Yeah, I think Mason, as you know, we are really trying to concentrate on the well number one first and certainly for the well number two or three, even for the well number one, we will have enough capacity to have the carbon sequestration from the third part. And we have been in contact with several people, and several people have reached out to us recently and even in the past. But we don't want to make some commitment or contract up to the time we have received Class 6 permit and we have put the pipeline. All of those facts are taken care of. After that, we believe that we will be able to get those still those contracts in the future. But at this time, we are really not negotiating with anyone because we are not there where we are supposed to be at this stage.

speaker
Mason Bourne
Analyst at AWH Capital

Great. Thank you.

speaker
Zafar Rizvi
Chief Executive Officer

Mason, let me have that one answer that you asked about the land use. Yes, our recent calculation, which we are looking at it, As you know, there is land use in this one, and the next 2026, there's not going to be land use. We believe that we are already at a score which can be really without land use. We will be able to qualify it, but we have to still do a lot of calculation to make sure the prevailing wages and other lot of factors and treasury guidelines is clear. Even I can tell you that even some of those accountants who are reviewing our data information, they are not even sure is that a gross ethanol or is it net ethanol. That means it's a denatured ethanol or undenatured ethanol will qualify. So there is several different ways we are doing all those calculations to make sure that the numbers are correct. before we start talking about how many millions of dollars, et cetera, we are going to get that tax credit.

speaker
Mason Bourne
Analyst at AWH Capital

That's helpful, and we appreciate your conservatism.
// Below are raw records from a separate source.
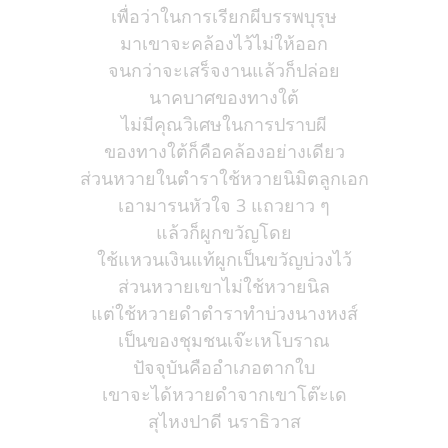
เพื่อว่าในการเรียกผีบรรพบุรุษ
มาเขาจะคล้องไว้ไม่ให้ออก
จนกว่าจะเสร็จงานแล้วก็ปล่อย
นาคบาศของทางใต้
ไม่มีคุณวิเศษในการปราบผี
ของทางใต้ก็คือคล้องอย่างเดียว
ส่วนหวายในตำราใช้หวายนิมิตลูกเอก
เอามารนหัวใจ 3 แถวยาว ๆ
แล้วก็ผูกขวัญโดย
ใช้แหวนเงินแท้ผูกเป็นขวัญบ่วงไว้
ส่วนหวายเขาไม่ใช้หวายนิล
แต่ใช้หวายดำตำราทำบ่วงนางหงส์
เป็นของชุมชนเจ๊ะเหโบราณ
ปัจจุบันคืออำเภอตากใบ
เขาจะได้หวายดำจากเขาโต๊ะเด
สุไหงปาดี นราธิวาส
So thank you for the details.

speaker
Operator
Conference Operator

We have reached the end of the question and answer session. I'd now like to turn the call back over to Stuart Rose for closing comments.

speaker
Stuart Rose
Executive Chairman

Thank you. Our quarter was very good, and we expect next quarter ethanol to outperform last year's fourth quarter. And we're continuing to make further progress, as we just talked about, on capturing 45Z credits. It's a tribute to all our employees, starting with our CEOs of our RISB, who is recognized by many as the, if not the, one of the top CEOs in the ethanol industry, including all of our employees, who we consider the best in the industry. We want to thank everyone for listening, and we look forward to talking to you after next quarter. Thank you. Bye.

speaker
Operator
Conference Operator

This concludes today's conference. You may disconnect your lines at this time, and we thank you for your participation.